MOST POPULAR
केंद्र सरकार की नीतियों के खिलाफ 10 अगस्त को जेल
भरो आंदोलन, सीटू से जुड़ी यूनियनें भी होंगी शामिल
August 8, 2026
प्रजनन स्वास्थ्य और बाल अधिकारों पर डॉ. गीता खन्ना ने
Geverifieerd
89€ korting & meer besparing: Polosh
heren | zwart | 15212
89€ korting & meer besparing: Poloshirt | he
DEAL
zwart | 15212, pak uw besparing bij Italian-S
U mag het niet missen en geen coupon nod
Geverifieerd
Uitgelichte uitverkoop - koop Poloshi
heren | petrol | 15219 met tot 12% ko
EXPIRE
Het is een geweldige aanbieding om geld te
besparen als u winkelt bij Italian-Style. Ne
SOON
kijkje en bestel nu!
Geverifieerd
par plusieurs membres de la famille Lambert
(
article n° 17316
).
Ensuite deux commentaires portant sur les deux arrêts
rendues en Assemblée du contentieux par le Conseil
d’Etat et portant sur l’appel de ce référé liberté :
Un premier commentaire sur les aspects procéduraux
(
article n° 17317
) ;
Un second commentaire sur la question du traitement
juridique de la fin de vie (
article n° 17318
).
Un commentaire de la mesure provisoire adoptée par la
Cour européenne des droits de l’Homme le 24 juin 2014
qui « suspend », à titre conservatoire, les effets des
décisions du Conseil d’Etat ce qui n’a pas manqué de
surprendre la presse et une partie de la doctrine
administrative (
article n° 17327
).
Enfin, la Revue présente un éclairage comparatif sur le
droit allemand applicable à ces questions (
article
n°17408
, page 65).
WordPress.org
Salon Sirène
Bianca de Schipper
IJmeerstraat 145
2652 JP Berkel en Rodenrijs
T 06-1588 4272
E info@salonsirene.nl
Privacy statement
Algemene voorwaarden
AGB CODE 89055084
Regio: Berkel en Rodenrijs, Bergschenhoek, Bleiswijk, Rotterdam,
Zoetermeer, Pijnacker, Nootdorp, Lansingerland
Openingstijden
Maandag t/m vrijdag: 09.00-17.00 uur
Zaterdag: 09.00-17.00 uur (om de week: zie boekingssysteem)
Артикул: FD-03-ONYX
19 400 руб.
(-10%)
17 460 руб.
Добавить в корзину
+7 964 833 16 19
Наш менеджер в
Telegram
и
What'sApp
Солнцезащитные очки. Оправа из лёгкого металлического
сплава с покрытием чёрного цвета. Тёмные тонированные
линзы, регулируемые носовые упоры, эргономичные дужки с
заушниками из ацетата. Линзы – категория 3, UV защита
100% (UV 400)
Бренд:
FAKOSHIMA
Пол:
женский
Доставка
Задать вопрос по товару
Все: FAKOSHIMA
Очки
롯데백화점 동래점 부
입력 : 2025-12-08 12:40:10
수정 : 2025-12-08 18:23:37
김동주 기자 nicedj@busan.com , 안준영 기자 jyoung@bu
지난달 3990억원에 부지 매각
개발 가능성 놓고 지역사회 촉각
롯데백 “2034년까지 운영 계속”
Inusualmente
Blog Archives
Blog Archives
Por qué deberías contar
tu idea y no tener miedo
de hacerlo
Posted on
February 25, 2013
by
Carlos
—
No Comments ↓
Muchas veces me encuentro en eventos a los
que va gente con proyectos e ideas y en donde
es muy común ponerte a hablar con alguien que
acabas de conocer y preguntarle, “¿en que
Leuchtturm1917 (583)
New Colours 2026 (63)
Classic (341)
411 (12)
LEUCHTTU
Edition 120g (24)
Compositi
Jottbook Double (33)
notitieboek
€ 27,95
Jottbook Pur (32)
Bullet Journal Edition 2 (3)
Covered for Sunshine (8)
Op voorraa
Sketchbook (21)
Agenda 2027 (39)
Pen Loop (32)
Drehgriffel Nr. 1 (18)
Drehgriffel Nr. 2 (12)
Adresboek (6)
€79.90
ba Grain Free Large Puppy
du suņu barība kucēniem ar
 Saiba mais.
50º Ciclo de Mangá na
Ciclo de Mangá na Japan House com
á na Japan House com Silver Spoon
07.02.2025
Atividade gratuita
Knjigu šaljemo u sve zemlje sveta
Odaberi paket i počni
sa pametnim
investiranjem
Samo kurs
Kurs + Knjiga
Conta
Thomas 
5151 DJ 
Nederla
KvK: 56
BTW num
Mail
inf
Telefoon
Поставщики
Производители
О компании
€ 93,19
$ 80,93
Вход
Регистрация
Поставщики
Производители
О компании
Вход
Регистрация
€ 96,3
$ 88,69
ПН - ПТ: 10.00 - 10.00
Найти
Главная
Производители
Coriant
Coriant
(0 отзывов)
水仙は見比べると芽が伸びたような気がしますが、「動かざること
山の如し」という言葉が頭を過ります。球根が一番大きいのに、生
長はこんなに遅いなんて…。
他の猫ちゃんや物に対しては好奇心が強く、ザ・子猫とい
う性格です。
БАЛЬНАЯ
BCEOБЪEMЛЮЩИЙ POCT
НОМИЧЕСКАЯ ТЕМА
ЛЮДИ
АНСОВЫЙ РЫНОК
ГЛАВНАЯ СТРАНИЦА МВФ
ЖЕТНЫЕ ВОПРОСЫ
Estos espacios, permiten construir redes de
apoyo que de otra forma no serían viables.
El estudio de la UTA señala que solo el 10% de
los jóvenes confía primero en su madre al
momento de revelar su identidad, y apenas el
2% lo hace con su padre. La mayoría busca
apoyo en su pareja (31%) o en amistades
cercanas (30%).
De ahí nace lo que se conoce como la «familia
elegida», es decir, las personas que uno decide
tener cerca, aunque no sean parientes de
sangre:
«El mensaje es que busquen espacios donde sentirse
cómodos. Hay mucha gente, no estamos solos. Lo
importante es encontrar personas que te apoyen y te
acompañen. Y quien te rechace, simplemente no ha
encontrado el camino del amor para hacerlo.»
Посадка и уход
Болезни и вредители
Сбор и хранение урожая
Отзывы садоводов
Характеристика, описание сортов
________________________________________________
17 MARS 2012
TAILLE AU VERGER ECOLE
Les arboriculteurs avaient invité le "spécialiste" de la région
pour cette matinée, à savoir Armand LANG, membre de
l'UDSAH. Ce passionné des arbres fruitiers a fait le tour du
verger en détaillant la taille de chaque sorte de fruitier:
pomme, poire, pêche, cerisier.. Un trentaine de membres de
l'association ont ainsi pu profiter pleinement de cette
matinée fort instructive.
————————
◆ About this exercise:
The records above are to be output in full and without error.

◆ Result below:
MOST POPULAR
केंद्र सरकार की नीतियों के खिलाफ 10 अगस्त को जेल
भरो आंदोलन, सीटू से जुड़ी यूनियनें भी होंगी शामिल
August 8, 2026
प्रजनन स्वास्थ्य और बाल अधिकारों पर डॉ. गीता खन्ना ने
Geverifieerd
89€ korting & meer besparing: Polosh
heren | zwart | 15212
89€ korting & meer besparing: Poloshirt | he
DEAL
zwart | 15212, pak uw besparing bij Italian-S
U mag het niet missen en geen coupon nod
Geverifieerd
Uitgelichte uitverkoop - koop Poloshi
heren | petrol | 15219 met tot 12% ko
EXPIRE
Het is een geweldige aanbieding om geld te
besparen als u winkelt bij Italian-Style. Ne
SOON
kijkje en bestel nu!
Geverifieerd
par plusieurs membres de la famille Lambert
(
article n° 17316
).
Ensuite deux commentaires portant sur les deux arrêts
rendues en Assemblée du contentieux par le Conseil
d’Etat et portant sur l’appel de ce référé liberté :
Un premier commentaire sur les aspects procéduraux
(
article n° 17317
) ;
Un second commentaire sur la question du traitement
juridique de la fin de vie (
article n° 17318
).
Un commentaire de la mesure provisoire adoptée par la
Cour européenne des droits de l’Homme le 24 juin 2014
qui « suspend », à titre conservatoire, les effets des
décisions du Conseil d’Etat ce qui n’a pas manqué de
surprendre la presse et une partie de la doctrine
administrative (
article n° 17327
).
Enfin, la Revue présente un éclairage comparatif sur le
droit allemand applicable à ces questions (
article
n°17408
, page 65).
WordPress.org
Salon Sirène
Bianca de Schipper
IJmeerstraat 145
2652 JP Berkel en Rodenrijs
T 06-1588 4272
E info@salonsirene.nl
Privacy statement
Algemene voorwaarden
AGB CODE 89055084
Regio: Berkel en Rodenrijs, Bergschenhoek, Bleiswijk, Rotterdam,
Zoetermeer, Pijnacker, Nootdorp, Lansingerland
Openingstijden
Maandag t/m vrijdag: 09.00-17.00 uur
Zaterdag: 09.00-17.00 uur (om de week: zie boekingssysteem)
Артикул: FD-03-ONYX
19 400 руб.
(-10%)
17 460 руб.
Добавить в корзину
+7 964 833 16 19
Наш менеджер в
Telegram
и
What'sApp
Солнцезащитные очки. Оправа из лёгкого металлического
сплава с покрытием чёрного цвета. Тёмные тонированные
линзы, регулируемые носовые упоры, эргономичные дужки с
заушниками из ацетата. Линзы – категория 3, UV защита
100% (UV 400)
Бренд:
FAKOSHIMA
Пол:
женский
Доставка
Задать вопрос по товару
Все: FAKOSHIMA
Очки
롯데백화점 동래점 부
입력 : 2025-12-08 12:40:10
수정 : 2025-12-08 18:23:37
김동주 기자 nicedj@busan.com , 안준영 기자 jyoung@bu
지난달 3990억원에 부지 매각
개발 가능성 놓고 지역사회 촉각
롯데백 “2034년까지 운영 계속”
Inusualmente
Blog Archives
Blog Archives
Por qué deberías contar
tu idea y no tener miedo
de hacerlo
Posted on
February 25, 2013
by
Carlos
—
No Comments ↓
Muchas veces me encuentro en eventos a los
que va gente con proyectos e ideas y en donde
es muy común ponerte a hablar con alguien que
acabas de conocer y preguntarle, “¿en que
Leuchtturm1917 (583)
New Colours 2026 (63)
Classic (341)
411 (12)
LEUCHTTU
Edition 120g (24)
Compositi
Jottbook Double (33)
notitieboek
€ 27,95
Jottbook Pur (32)
Bullet Journal Edition 2 (3)
Covered for Sunshine (8)
Op voorraa
Sketchbook (21)
Agenda 2027 (39)
Pen Loop (32)
Drehgriffel Nr. 1 (18)
Drehgriffel Nr. 2 (12)
Adresboek (6)
€79.90
ba Grain Free Large Puppy
du suņu barība kucēniem ar
 Saiba mais.
50º Ciclo de Mangá na
Ciclo de Mangá na Japan House com
á na Japan House com Silver Spoon
07.02.2025
Atividade gratuita
Knjigu šaljemo u sve zemlje sveta
Odaberi paket i počni
sa pametnim
investiranjem
Samo kurs
Kurs + Knjiga
Conta
Thomas 
5151 DJ 
Nederla
KvK: 56
BTW num
Mail
inf
Telefoon
Поставщики
Производители
О компании
€ 93,19
$ 80,93
Вход
Регистрация
Поставщики
Производители
О компании
Вход
Регистрация
€ 96,3
$ 88,69
ПН - ПТ: 10.00 - 10.00
Найти
Главная
Производители
Coriant
Coriant
(0 отзывов)
水仙は見比べると芽が伸びたような気がしますが、「動かざること
山の如し」という言葉が頭を過ります。球根が一番大きいのに、生
長はこんなに遅いなんて…。
他の猫ちゃんや物に対しては好奇心が強く、ザ・子猫とい
う性格です。
БАЛЬНАЯ
BCEOБЪEMЛЮЩИЙ POCT
НОМИЧЕСКАЯ ТЕМА
ЛЮДИ
АНСОВЫЙ РЫНОК
ГЛАВНАЯ СТРАНИЦА МВФ
ЖЕТНЫЕ ВОПРОСЫ
Estos espacios, permiten construir redes de
apoyo que de otra forma no serían viables.
El estudio de la UTA señala que solo el 10% de
los jóvenes confía primero en su madre al
momento de revelar su identidad, y apenas el
2% lo hace con su padre. La mayoría busca
apoyo en su pareja (31%) o en amistades
cercanas (30%).
De ahí nace lo que se conoce como la «familia
elegida», es decir, las personas que uno decide
tener cerca, aunque no sean parientes de
sangre:
«El mensaje es que busquen espacios donde sentirse
cómodos. Hay mucha gente, no estamos solos. Lo
importante es encontrar personas que te apoyen y te
acompañen. Y quien te rechace, simplemente no ha
encontrado el camino del amor para hacerlo.»
Посадка и уход
Болезни и вредители
Сбор и хранение урожая
Отзывы садоводов
Характеристика, описание сортов
________________________________________________
17 MARS 2012
TAILLE AU VERGER ECOLE
Les arboriculteurs avaient invité le "spécialiste" de la région
pour cette matinée, à savoir Armand LANG, membre de
l'UDSAH. Ce passionné des arbres fruitiers a fait le tour du
verger en détaillant la taille de chaque sorte de fruitier:
pomme, poire, pêche, cerisier.. Un trentaine de membres de
l'association ont ainsi pu profiter pleinement de cette
matinée fort instructive.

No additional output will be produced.